Does the Continuum hypothesis say anything about the cardinality of the set $3^{{\aleph}_0}$? I thought of this amazing method which produces a set of cardinality $3^n$ from a set of cardinality $n$:
If we take a set S of cardinality $n$ and produce ordered pairs of the form (A,B), where A and B are subsets of S such that $A\cap B =\emptyset$, then the set of all those ordered pairs has cardinality $3^n$. This is simply the multinomial theorem. I even tested this on the set {1,2}. I got $3^2=9$ ordered pairs: ($\emptyset$, $\emptyset$), ($\emptyset$, {1}), ($\emptyset$, {2}), ($\emptyset$, {1,2}), ({1}, $\emptyset$), ({2,} $\emptyset$), ({1,2}, $\emptyset$), ({1},{2}), and ({2},{1}).
Let's call this set of cardinality $3^n$, the superpower set of  S. I was wondering that, if we assume the continuum hypothesis to be true, can we derive the cardinality of the superpower set of Natural numbers?
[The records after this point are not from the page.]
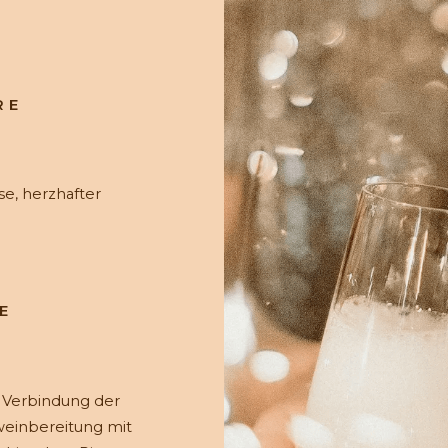
RE
se, herzhafter
E
 Verbindung der
weinbereitung mit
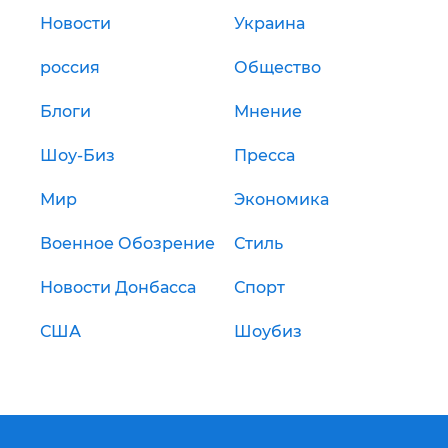
Новости
Украина
россия
Общество
Блоги
Мнение
Шоу-Биз
Пресса
Мир
Экономика
Военное Обозрение
Стиль
Новости Донбасса
Спорт
США
Шоубиз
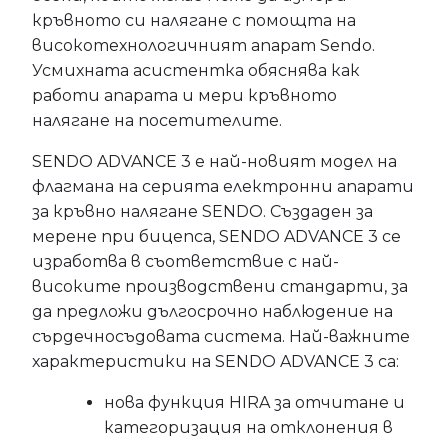
кръвното си налягане с помощта на
високотехнологичният апарат Sendo.
Усмихната асистентка обяснява как
работи апарата и мери кръвното
налягане на посетителите.
SENDO ADVANCE 3 е най-новият модел на
флагманa на серията електронни апарати
за кръвно налягане SENDO. Създаден за
мерене при бицепса, SENDO ADVANCE 3 се
изработва в съответствие с най-
високите производствени стандарти, за
да предложи дългосрочно наблюдение на
сърдечносъдовата система. Най-важните
характеристики на SENDO ADVANCE 3 са:
нова функция HIRA за отчитане и
категоризация на отклонения в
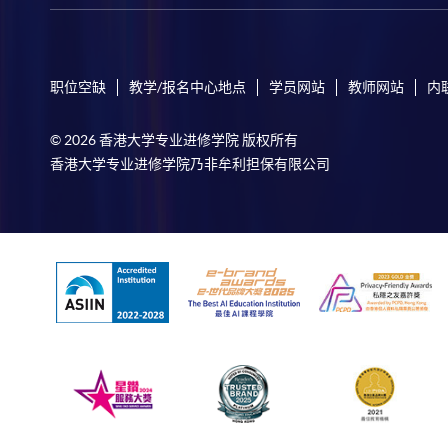
职位空缺
教学/报名中心地点
学员网站
教师网站
内
© 2026 香港大学专业进修学院 版权所有
香港大学专业进修学院乃非牟利担保有限公司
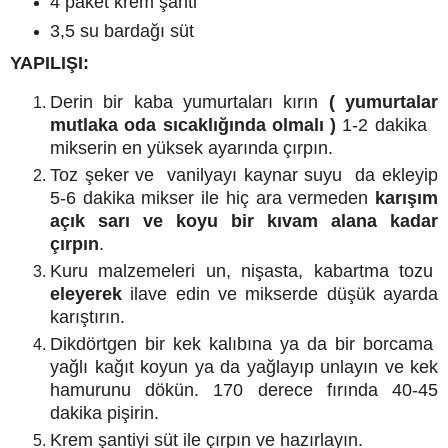
4 paket krem şanti
3,5 su bardağı süt
YAPILIŞI:
Derin bir kaba yumurtaları kırın
( yumurtalar
mutlaka oda sıcaklığında olmalı )
1-2 dakika
mikserin en yüksek ayarında çırpın.
Toz şeker ve vanilyayı kaynar suyu da ekleyip
5-6 dakika mikser ile hiç ara vermeden
karışım
açık sarı ve koyu bir kıvam alana kadar
çırpın
.
Kuru malzemeleri un, nişasta, kabartma tozu
eleyerek
ilave edin ve mikserde düşük ayarda
karıştırın.
Dikdörtgen bir kek kalıbına ya da bir borcama
yağlı kağıt koyun ya da yağlayıp unlayın ve kek
hamurunu dökün. 170 derece fırında 40-45
dakika pişirin.
Krem şantiyi süt ile çırpın ve hazırlayın.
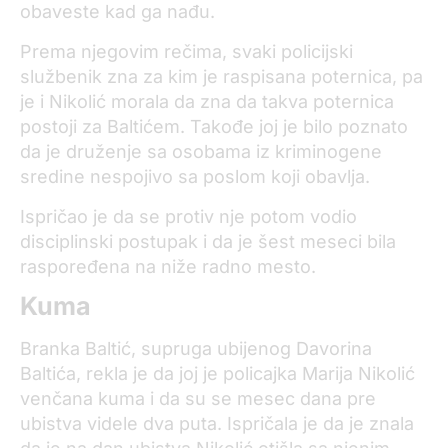
obaveste kad ga nađu.
Prema njegovim rečima, svaki policijski
službenik zna za kim je raspisana poternica, pa
je i Nikolić morala da zna da takva poternica
postoji za Baltićem. Takođe joj je bilo poznato
da je druženje sa osobama iz kriminogene
sredine nespojivo sa poslom koji obavlja.
Ispričao je da se protiv nje potom vodio
disciplinski postupak i da je šest meseci bila
raspoređena na niže radno mesto.
Kuma
Branka Baltić, supruga ubijenog Davorina
Baltića, rekla je da joj je policajka Marija Nikolić
venčana kuma i da su se mesec dana pre
ubistva videle dva puta. Ispričala je da je znala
What implication does $2^{{\aleph}_0}={{\aleph}_1}$ have on $3^{{\aleph}_0}=?$. Does $3^{{\aleph}_0}$ equal ${{\aleph}_2}$ or something?
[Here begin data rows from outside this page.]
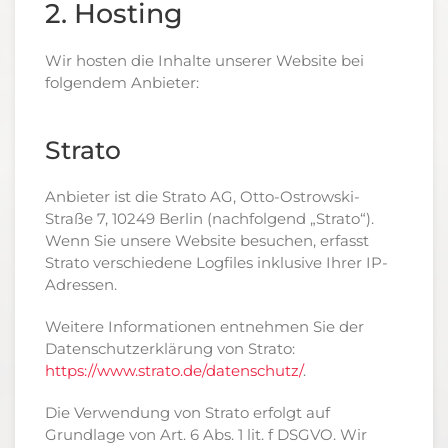
2. Hosting
Wir hosten die Inhalte unserer Website bei
folgendem Anbieter:
Strato
Anbieter ist die Strato AG, Otto-Ostrowski-
Straße 7, 10249 Berlin (nachfolgend „Strato“).
Wenn Sie unsere Website besuchen, erfasst
Strato verschiedene Logfiles inklusive Ihrer IP-
Adressen.
Weitere Informationen entnehmen Sie der
Datenschutzerklärung von Strato:
https://www.strato.de/datenschutz/
.
Die Verwendung von Strato erfolgt auf
Grundlage von Art. 6 Abs. 1 lit. f DSGVO. Wir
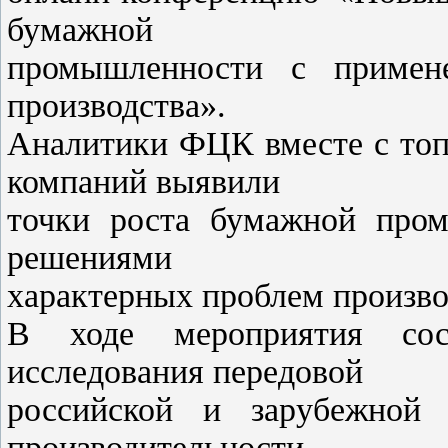
бумажной
промышленности с примене
производства».
Аналитики ФЦК вместе с топ
компаний выявили
точки роста бумажной пром
решениями
характерных проблем произво
В ходе мероприятия сост
исследования передовой
российской и зарубежной
производительности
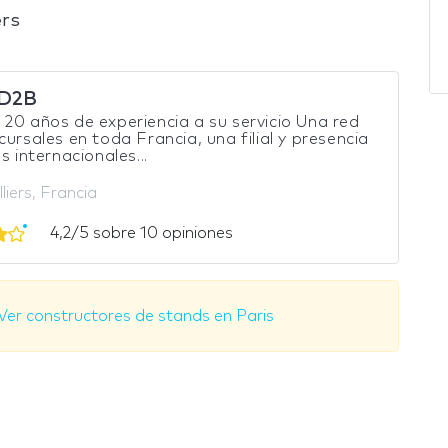
ers
D2B
20 años de experiencia a su servicio Una red
cursales en toda Francia, una filial y presencia
s internacionales...
liers, Francia
4,2/5 sobre 10 opiniones
Ver constructores de stands en Paris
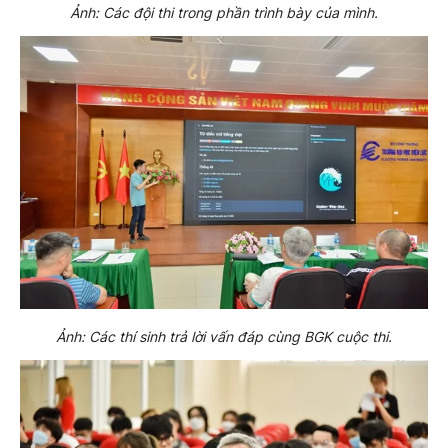
Ảnh: Các đội thi trong phần trình bày của mình.
Ảnh: Các thí sinh trả lời vấn đáp cùng BGK cuộc thi.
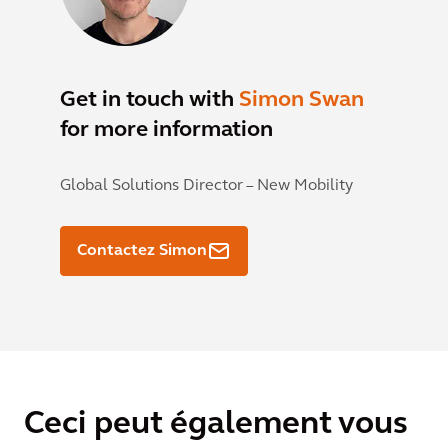
Get in touch with
Simon Swan
for more information
Global Solutions Director – New Mobility
Contactez Simon
Ceci peut également vous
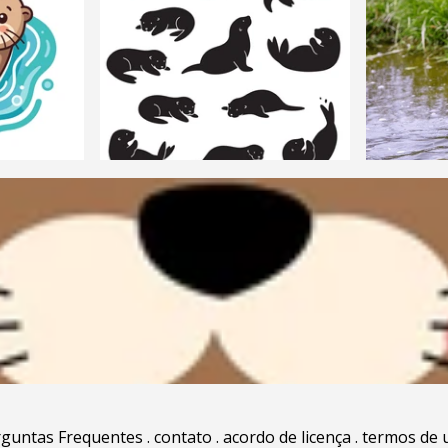
rguntas Frequentes
.
contato
.
acordo de licença
.
termos de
 A: In general, given $\kappa$ an infinite cardinal, we have
$$ 2^\kappa \leq 3^\kappa \leq (2^\kappa)^\kappa = 2^{\kappa\cdot\kappa}=2^\kappa$$
showing that $2^\kappa = 3^\kappa$. Thus, if $2^{\aleph_0} = \aleph_\alpha$, then $3^{\aleph_0} = \aleph_\alpha$.
(Alternate Solution) For another (easier) way of thinking of it, we can define an explicit injection of $3^\kappa$ into $2^\kappa$. For simplicity we will just do the case where $\kappa=\aleph_0$, but there isn't too much difficulty extending to arbitrary $\kappa$ (infinite cardinal). The idea is to think of $2^{\aleph_0}$ as being the set of countably-infinite sequences of $0$'s and $1$'s, $2^\mathbb{N}$. Likewise, $3^{\aleph_0}$ is the set of countably-infinite sequences of $0$'s, $1$'s, and $2$'s, $3^\mathbb{N}$. We can 'encode' a sequence in $3^{\aleph_0}$ by using the encoding 
$$0 \mapsto 00, 1 \mapsto 01, 2 \mapsto 11$$ 
In other words, we define $f: 3^{\mathbb{N}} \to 2^{\mathbb{N}}$ by sending a sequence $(x_n)_{n\in\mathbb{N}} \in 3^\mathbb{N}$ to the sequence $(y_n)_{n\in\mathbb{N}}$ where
$$y_{2n},y_{2n+1} = \begin{cases} 0,0 & \text{if $x_n = 0$} \\ 0,1 & \text{if $x_n=1$} \\ 1,1 & \text{if $x_n=2$} \end{cases}$$
$f$ is an injection, and there is another obvious injection $2^\mathbb{N} \to 3^\mathbb{N}$. Cantor-Schroeder-Bernstein then shows $2^{\aleph_0} = 3^{\aleph_0}$.
(Alternate Solution 2) For a fun proof, note that when you put the discrete topology $3=\{0,1,2\}$, $3^\mathbb{N}$ (with the product topology) is a compact metrizable topological space. But since compact metrizable spaces are second-countable, the cardinality of $3^\mathbb{N}$ is at most continuum, i.e. $2^{\aleph_0}$.